----- TEXTE FOURNI -----
Mesurer l’impact de la finance verte : où en est-on ?

Par mars 7, 2018Idées

Un des principaux enjeux du XXIème siècle est d’atteindre un développement économique qui soit conciliable tant du point de vue social qu’environnemental. Cela nécessite une transformation très rapide de nos processus de production afin de limiter le réchauffement climatique à + 2°C tout en maintenant, voire en améliorant, l’état du capital naturel. Dans ce cadre, l’Union Européenne a pris des engagements forts afin d’atteindre des objectifs environnementaux ambitieux. En matière de changement climatique par exemple, l’Union Européenne a pour objectif de réduire de 40 % ses émissions à l’échelle de 2030 par rapport au niveau de 1990. L’atteinte de ces objectifs environnementaux nécessite la réalisation de plusieurs projets appelés « projets verts » qui contribueront à changer rapidement nos processus de production. Le montant prévu des investissements de ces projets verts est estimé à 180 milliards d’€ à l’échelle de l’Union Européenne. Cela pose la question du financement de ces projets à travers la création d’un marché spécifique permettant de capter les fonds pour ces projets verts. C’est tout l’objectif de la finance verte. Ce problème de financement des projets verts n’est pas spécifique à l’Europe, mais commun à l’ensemble des pays à l’échelle mondiale.

Des instruments financiers ont déjà été mis en œuvre pour financer ces projets verts. La création des obligations vertes en est un parfait exemple. Toutefois, le développement d’une finance verte pose la question de la délimitation de la frontière entre ce qui est « vert » et ce qui n’est pas « vert ». L’absence d’une frontière claire pose le risque de voir certains projets se financer sur le marché financier vert pour profiter des conditions plus avantageuses que sur le marché classique bien que leurs retombées environnementales soient fortement contestables (risque connu sous le terme de « green washing »). Ce comportement opportuniste peut mettre à mal tout effort visant à créer un marché financier spécifique pour les projets verts (Berger, 2017). La pérennité d’une finance verte passe par la réalisation d’une évaluation environnementale, publiée dans des reportings environnementaux, afin d’apprécier le caractère « vert » des projets. La méthodologie d’évaluation environnementale doit alors être rigoureuse pour ne pas remettre en question le côté vert des projets (Rivière-Giordano, 2012). Dans ce contexte, des initiatives mondiales ont vu le jour pour intégrer davantage les impacts environnementaux liés à l’investissement dans des actifs ou dans des portefeuilles d’actifs. C’est notamment le cas des investissements d’impacts (ou « impact investing »).
-----
* EXERCICES *
A – Expliquez en une à trois phrases pourquoi, selon le texte sur la finance verte, l'absence d'une frontière claire entre ce qui est « vert » et ce qui ne l'est pas constitue un risque.
B – D'après le texte sur la finance verte, à combien est estimé le montant des investissements prévus pour les projets verts à l'échelle de l'Union européenne ?
C – Poursuivez le texte sur la finance verte à partir de sa dernière phrase.
----- ENTRÉES FOURNIES -----
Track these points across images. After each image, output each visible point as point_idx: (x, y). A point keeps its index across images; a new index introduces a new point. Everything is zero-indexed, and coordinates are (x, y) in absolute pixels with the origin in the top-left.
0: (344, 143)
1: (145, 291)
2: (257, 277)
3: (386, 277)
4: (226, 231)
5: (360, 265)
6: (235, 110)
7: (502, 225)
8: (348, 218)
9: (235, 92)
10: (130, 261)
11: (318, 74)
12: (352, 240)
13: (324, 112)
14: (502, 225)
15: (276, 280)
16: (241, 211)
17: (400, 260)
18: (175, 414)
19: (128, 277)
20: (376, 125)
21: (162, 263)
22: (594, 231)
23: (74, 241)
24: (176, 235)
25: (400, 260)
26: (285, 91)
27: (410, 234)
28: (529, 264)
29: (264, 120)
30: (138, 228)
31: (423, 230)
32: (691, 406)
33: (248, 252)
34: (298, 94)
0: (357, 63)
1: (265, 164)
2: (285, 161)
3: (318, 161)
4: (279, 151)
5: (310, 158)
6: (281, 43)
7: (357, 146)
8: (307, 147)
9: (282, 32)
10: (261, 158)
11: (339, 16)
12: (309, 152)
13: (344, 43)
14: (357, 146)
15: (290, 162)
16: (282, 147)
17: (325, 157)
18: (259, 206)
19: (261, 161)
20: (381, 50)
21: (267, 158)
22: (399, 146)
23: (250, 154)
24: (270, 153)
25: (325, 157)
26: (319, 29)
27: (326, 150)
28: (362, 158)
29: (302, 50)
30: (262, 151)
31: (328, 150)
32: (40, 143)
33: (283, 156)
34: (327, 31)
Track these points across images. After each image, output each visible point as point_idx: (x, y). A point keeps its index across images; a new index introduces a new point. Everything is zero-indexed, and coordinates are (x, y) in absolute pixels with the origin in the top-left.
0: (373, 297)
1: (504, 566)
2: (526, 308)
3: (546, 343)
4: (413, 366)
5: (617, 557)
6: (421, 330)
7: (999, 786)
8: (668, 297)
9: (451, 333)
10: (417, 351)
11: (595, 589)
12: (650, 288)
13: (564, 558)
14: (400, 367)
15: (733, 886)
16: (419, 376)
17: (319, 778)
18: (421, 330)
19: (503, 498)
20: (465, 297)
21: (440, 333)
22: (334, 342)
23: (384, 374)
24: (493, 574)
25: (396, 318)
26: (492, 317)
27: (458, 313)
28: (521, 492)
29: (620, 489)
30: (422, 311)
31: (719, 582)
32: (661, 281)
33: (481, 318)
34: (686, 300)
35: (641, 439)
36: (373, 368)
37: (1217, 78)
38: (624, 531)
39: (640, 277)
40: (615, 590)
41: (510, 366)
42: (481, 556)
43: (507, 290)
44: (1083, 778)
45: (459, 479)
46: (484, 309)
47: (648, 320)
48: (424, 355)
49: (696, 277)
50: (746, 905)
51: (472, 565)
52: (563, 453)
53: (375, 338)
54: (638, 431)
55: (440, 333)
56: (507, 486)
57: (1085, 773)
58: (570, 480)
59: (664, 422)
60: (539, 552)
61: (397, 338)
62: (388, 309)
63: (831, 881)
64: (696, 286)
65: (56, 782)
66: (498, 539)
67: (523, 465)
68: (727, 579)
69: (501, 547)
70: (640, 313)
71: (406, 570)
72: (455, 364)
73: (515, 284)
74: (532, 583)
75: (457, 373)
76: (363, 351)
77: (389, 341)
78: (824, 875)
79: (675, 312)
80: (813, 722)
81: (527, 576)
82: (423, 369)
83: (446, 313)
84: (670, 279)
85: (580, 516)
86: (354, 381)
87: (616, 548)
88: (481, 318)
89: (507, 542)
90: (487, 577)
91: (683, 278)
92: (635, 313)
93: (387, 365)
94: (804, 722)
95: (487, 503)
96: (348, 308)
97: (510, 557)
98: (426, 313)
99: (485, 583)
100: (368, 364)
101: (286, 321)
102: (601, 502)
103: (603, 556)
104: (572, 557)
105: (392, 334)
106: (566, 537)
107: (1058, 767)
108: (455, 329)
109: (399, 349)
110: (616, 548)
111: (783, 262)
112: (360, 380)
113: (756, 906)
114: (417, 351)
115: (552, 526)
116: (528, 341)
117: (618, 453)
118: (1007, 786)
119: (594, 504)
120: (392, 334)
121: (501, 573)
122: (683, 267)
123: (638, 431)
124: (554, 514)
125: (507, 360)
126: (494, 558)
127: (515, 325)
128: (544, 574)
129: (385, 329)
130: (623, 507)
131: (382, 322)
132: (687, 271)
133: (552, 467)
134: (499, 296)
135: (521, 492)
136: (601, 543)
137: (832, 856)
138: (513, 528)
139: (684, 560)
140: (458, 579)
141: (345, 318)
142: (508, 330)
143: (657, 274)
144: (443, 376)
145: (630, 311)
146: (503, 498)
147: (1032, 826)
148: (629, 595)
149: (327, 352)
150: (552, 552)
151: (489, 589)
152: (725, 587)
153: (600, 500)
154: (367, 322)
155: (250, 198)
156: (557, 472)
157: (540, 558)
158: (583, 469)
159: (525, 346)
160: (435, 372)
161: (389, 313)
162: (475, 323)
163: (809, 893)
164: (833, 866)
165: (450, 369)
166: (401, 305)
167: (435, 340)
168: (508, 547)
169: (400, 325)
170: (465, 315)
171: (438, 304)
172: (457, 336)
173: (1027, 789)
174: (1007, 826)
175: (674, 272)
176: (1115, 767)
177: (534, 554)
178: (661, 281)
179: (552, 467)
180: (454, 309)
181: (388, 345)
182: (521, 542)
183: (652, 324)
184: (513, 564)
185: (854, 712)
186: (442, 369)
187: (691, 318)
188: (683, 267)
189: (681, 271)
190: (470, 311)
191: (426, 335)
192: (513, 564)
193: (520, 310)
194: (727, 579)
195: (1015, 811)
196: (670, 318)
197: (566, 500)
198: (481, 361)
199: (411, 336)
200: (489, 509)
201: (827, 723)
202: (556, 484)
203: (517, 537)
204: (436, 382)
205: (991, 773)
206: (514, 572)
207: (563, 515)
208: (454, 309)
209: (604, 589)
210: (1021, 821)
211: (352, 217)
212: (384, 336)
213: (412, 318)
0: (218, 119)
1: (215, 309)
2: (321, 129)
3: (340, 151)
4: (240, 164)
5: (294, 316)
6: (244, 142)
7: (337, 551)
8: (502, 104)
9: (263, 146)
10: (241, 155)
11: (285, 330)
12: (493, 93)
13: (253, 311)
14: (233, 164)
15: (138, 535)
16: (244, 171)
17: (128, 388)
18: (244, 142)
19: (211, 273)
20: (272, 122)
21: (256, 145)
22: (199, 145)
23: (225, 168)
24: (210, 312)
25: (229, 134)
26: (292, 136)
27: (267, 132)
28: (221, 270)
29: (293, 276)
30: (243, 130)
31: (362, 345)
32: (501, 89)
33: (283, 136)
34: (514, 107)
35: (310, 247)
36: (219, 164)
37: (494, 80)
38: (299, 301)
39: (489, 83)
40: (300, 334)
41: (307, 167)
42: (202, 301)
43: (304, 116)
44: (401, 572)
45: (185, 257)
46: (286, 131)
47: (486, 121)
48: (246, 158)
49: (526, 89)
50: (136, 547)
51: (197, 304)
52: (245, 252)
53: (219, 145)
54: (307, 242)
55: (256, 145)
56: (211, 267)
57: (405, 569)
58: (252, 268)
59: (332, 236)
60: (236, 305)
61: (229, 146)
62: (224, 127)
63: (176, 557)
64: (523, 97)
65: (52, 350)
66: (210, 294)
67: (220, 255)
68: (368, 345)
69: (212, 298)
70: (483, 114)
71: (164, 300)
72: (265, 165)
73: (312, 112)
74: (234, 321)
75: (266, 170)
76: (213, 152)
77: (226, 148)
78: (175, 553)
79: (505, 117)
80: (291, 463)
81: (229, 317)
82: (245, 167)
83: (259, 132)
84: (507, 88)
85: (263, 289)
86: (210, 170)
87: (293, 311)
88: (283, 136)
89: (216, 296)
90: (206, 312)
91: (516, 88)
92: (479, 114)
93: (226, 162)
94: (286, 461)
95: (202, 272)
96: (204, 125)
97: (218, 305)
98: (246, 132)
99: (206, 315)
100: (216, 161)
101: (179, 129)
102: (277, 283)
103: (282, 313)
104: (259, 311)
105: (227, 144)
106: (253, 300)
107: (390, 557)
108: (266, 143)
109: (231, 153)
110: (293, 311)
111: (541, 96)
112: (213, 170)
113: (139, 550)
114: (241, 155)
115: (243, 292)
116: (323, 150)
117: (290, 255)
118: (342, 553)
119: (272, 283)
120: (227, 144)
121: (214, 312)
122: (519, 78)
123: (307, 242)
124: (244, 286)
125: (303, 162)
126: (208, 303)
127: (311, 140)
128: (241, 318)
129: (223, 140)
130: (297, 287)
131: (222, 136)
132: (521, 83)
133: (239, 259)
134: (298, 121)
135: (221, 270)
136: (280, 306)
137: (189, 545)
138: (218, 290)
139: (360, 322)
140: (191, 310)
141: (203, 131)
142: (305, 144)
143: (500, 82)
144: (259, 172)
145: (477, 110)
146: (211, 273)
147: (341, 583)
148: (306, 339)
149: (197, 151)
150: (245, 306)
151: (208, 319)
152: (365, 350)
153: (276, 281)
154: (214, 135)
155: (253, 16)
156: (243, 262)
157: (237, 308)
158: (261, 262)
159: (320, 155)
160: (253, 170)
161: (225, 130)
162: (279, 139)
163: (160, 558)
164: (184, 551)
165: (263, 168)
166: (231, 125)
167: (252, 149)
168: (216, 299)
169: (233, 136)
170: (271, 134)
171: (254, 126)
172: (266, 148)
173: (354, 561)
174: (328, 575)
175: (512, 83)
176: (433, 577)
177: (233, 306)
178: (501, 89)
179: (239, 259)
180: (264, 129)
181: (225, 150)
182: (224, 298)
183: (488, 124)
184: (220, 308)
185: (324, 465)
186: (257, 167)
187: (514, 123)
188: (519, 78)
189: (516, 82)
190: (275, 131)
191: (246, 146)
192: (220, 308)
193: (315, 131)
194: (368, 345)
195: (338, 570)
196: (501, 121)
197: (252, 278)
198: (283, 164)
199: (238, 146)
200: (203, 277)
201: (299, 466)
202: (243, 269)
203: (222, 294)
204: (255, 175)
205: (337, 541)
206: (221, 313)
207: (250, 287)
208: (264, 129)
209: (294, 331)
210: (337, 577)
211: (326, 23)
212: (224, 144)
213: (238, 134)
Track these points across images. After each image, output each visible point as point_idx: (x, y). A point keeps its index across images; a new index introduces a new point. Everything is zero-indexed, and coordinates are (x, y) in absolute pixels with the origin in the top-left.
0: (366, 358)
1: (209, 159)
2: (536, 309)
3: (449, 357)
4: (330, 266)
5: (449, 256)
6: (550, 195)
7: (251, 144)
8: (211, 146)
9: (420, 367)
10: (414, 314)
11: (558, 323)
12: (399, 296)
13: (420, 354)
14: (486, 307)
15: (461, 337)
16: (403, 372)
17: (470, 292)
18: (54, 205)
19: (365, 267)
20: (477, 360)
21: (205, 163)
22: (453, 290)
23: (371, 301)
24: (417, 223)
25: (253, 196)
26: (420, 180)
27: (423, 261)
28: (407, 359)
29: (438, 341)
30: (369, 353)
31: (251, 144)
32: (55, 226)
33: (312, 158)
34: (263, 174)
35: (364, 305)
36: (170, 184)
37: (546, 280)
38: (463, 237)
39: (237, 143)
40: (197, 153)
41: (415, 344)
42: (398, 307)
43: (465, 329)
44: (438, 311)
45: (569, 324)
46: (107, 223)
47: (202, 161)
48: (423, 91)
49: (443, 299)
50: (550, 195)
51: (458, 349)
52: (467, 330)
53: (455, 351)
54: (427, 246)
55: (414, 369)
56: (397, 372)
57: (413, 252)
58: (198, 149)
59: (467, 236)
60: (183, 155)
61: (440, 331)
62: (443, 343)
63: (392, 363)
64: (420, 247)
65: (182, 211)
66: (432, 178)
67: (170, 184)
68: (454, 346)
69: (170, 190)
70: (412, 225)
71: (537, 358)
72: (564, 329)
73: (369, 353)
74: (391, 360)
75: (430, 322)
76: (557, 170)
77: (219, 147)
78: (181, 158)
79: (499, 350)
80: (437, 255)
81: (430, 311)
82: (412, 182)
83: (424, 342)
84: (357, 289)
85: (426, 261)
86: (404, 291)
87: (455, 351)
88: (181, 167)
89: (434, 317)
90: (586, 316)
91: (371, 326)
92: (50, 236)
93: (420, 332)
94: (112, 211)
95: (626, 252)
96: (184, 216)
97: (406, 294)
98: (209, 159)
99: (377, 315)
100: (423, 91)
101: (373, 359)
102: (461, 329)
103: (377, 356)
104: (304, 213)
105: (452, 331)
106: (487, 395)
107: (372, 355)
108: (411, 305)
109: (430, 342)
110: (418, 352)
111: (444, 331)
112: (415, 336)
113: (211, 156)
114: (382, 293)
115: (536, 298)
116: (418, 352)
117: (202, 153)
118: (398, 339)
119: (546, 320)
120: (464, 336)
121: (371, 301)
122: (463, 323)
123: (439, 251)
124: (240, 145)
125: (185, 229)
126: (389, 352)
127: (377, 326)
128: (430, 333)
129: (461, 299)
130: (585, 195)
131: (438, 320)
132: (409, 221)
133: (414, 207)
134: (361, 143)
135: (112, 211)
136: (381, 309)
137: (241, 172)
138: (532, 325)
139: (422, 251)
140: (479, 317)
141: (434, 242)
-----
* RÉPONSES PAR EXERCICE *
A – Sans frontière claire, certains projets pourraient se financer sur le marché financier vert pour profiter de conditions plus avantageuses que sur le marché classique, alors que leurs retombées environnementales sont fortement contestables (le « green washing »). Ce comportement opportuniste peut mettre à mal tout effort visant à créer un marché financier spécifique pour les projets verts.

B – Il est estimé à 180 milliards d'euros.

C –
Sur la base d’une revue des initiatives, cet article réalise un succinct état des lieux des méthodes d’évaluation environnementale des projets verts et pose la question des conditions du développement d’une finance verte.

L’article présente d’abord l’état des lieux du financement des projets et des activités à travers les obligations vertes. Il recense ensuite les principaux enjeux autour de la création d’une finance verte telle qu’exposée par le groupe d’experts de haut niveau sur la finance durable (HLEG) de la Commission Européenne, et il expose enfin l’initiative des investissements d’impacts.

Le marché des obligations vertes

Définition et limites du reporting environnemental

Le Ministère de l’Ecologie et de la Transition Ecologique définit les obligations vertes comme suit :

« Une obligation verte est un emprunt émis sur le marché par une entreprise ou une entité publique auprès d’investisseurs pour lui permettre de financer ses projets contribuant à la transition écologique (énergies renouvelables, efficacité énergétique, gestion durable des déchets et de l’eau, exploitation durable des terres, transport propre et adaptation aux changements climatiques…), plus particulièrement les investissements en infrastructures. Elle se distingue d’une obligation classique par un reporting détaillé sur les investissements qu’elles financent et le caractère vert des projets financés. »

Si le caractère soutenable est bien défini dans les principes des obligations vertes, aucun standard n’existe pour caractériser la dimension environnementale des projets financés. Les enjeux actuels portent notamment sur la qualification verte des projets et sur le renforcement du reporting. Le CGDD (CGDD, 2016) pointe les risques liés à la crédibilité du marché des obligations vertes à cause d’un manque de définition du caractère vert, l’absence de cadrage et le problème de confiance dans les informations transmises sur le suivi et l’évaluation des obligations vertes.

 

Les grands principes des obligations vertes (GBP) publiés par l’ICMA

L’ICMA (International Capital Market Association) a publié en 2017 (ICMA, 2017) les grands principes des obligations vertes. Ces grands principes ne comportent aucun caractère contraignant pour les émetteurs. Les GBS sont davantage des codes de bonne conduite. Les trois concepts fondamentaux sont la transparence, la divulgation et le reporting.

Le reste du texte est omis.